Vadim Fiskin, Don Quixote Pact, 2010/12

For those interested in this Slovenian art scene, the UGM Art Gallery in Maribor offers a comprehensive introduction. It is home to 3,000 pieces of work by Slovenian artists from the 19th century to the present. Their impressive collection monitors and explores all of the major trends in Slovenian art from modernist paintings through to the emerging field of video installations.

The UGM Art Gallery’s 2012 exhibition Almost Spring: 100 Years of Slovenian Art offered a retrospective of the development of Slovenian art over the course of the long and often torturous journey to independence. Heralded as a constellation installation, Almost Spring brought together disparate art works in a variety of mediums in two separate but connected collections: XX.Century, and XXI. Century. Both look at the past as a source of inspiration and welcome the uncertain promises the future brings. This is particularly true in a country such as Slovenian where the memory of radical political shifts lurk in the cultural psyche. This disjointed, multi-room, multi-medium art instillation serves as an artistically curated realm onto itself, challenging our notions of art in relation to history.

Within the Almost Spring collections visitors will find work by mixed media artist Vadim Fiskin. Fiskin utilizes science and modern technology which he welds to his imaginative concepts in order to produce works which are part poetry, part science and which invite us to question the rigid distinctions we apply to both forms. Born in the USSR, in Penza, Fiskin currently lives and works in Ljubljana. He often works with light and shadows such as in his work Miss Christmas, which challenges the nature of perception by using shadow and light to give the memory of life to the mechanical.
When explored next to some of his previous work, such as Don Quixote Pact (pictured above left), which uses a wind turbine and five electric fans in a tableau that draws to mind the misguided hero who lends the project his name, we begin to understand Fiskin as an artist who appropriates our cultural, mechanical and artistic heritage and displaces it in order to yoke together new meanings.

**TRY IT:** Decide whether each statement agrees with the passage on Slovenian art, answering yes or no and quoting the deciding words: 1. The UGM Art Gallery holds 3,000 works by Slovenian artists. 2. Vadim Fiskin was born in Ljubljana. 3. Don Quixote Pact uses a wind turbine and three electric fans.

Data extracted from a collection
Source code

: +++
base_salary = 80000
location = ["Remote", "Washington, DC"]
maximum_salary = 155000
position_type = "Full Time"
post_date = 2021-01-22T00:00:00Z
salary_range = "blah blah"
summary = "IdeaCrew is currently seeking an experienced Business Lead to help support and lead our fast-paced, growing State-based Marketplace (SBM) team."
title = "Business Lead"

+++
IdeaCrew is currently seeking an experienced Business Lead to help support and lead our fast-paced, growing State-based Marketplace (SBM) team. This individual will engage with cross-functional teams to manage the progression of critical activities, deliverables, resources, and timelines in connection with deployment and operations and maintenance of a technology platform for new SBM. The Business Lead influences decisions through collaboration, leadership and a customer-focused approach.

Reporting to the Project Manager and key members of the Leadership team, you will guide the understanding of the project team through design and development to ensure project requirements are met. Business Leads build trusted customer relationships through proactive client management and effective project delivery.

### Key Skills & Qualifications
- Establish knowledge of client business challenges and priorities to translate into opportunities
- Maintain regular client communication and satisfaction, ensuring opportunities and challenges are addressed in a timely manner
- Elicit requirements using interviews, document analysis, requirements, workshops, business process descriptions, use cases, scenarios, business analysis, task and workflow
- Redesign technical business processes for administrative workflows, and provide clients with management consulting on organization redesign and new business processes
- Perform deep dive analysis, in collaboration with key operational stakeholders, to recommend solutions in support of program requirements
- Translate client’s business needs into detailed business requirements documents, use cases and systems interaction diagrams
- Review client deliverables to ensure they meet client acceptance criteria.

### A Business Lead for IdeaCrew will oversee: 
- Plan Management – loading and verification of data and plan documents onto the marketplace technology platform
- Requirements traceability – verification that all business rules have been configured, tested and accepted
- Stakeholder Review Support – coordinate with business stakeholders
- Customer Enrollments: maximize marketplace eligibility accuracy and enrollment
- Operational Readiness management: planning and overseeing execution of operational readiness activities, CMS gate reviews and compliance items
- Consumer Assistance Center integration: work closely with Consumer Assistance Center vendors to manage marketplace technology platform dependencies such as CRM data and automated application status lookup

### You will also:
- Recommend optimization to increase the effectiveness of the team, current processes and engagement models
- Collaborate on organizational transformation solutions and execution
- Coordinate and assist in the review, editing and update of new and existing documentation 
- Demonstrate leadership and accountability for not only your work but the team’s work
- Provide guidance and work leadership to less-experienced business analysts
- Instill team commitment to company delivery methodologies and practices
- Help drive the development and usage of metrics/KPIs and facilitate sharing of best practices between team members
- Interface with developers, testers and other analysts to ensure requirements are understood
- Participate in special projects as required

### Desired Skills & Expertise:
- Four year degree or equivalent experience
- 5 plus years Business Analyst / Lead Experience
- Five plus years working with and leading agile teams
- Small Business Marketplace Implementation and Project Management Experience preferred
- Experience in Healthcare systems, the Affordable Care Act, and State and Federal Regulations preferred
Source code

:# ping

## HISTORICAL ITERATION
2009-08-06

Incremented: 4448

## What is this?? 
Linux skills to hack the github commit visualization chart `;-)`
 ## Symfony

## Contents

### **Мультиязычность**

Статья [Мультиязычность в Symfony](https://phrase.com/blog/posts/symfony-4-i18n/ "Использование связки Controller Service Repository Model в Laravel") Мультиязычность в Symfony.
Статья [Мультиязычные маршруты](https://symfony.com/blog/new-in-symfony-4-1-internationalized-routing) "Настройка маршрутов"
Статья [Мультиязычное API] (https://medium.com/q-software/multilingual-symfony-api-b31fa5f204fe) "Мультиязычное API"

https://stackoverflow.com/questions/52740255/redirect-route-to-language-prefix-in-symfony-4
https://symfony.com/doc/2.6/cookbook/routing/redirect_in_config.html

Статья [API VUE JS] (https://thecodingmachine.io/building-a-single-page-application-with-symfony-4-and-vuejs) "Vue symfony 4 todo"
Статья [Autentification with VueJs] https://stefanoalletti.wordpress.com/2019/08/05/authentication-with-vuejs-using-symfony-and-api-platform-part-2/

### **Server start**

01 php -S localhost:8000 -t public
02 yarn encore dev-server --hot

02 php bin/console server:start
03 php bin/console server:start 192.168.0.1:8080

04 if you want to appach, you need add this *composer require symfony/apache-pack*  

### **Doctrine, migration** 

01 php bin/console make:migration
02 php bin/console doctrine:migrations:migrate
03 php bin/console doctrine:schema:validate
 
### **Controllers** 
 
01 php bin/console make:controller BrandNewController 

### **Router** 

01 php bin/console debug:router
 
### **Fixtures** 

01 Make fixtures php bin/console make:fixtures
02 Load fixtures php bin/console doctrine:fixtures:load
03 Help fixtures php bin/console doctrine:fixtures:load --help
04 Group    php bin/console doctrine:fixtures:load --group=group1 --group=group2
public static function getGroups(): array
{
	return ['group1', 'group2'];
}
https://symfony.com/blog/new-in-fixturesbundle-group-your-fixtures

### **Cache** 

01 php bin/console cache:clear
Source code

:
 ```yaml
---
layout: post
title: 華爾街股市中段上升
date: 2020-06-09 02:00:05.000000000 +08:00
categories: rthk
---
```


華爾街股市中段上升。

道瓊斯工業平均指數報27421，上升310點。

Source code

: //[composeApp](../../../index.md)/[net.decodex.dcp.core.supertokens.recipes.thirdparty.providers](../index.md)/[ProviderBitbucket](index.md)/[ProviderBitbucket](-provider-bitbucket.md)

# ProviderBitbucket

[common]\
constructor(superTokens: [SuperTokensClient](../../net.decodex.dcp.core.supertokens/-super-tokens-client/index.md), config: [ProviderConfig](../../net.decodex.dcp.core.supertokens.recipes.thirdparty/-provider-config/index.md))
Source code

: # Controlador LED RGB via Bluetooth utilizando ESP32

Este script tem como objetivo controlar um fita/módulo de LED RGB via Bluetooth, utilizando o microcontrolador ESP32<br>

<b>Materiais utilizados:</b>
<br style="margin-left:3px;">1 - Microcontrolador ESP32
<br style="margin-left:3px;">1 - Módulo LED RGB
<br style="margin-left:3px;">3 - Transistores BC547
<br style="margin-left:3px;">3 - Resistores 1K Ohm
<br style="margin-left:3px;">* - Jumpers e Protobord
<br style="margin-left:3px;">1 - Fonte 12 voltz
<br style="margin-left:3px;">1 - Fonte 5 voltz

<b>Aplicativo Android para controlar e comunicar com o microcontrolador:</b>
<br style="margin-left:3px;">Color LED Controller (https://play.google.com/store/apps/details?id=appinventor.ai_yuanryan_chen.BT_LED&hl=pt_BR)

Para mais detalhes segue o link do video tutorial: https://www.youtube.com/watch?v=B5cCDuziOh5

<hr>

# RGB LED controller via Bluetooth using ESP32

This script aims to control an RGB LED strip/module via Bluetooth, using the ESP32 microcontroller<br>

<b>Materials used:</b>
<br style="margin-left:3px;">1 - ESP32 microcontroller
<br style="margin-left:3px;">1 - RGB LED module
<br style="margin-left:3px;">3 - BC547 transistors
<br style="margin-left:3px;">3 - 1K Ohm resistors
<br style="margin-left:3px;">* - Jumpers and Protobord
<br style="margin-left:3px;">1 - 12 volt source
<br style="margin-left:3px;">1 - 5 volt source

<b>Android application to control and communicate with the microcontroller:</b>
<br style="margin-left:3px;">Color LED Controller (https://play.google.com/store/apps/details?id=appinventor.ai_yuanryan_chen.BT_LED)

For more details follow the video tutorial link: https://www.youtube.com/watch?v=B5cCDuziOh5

**TASK RESULT:**
1. Yes: "It is home to 3,000 pieces of work by Slovenian artists from the 19th century to the present."
2. No: "Born in the USSR, in Penza, Fiskin currently lives and works in Ljubljana."
3. No: "uses a wind turbine and five electric fans"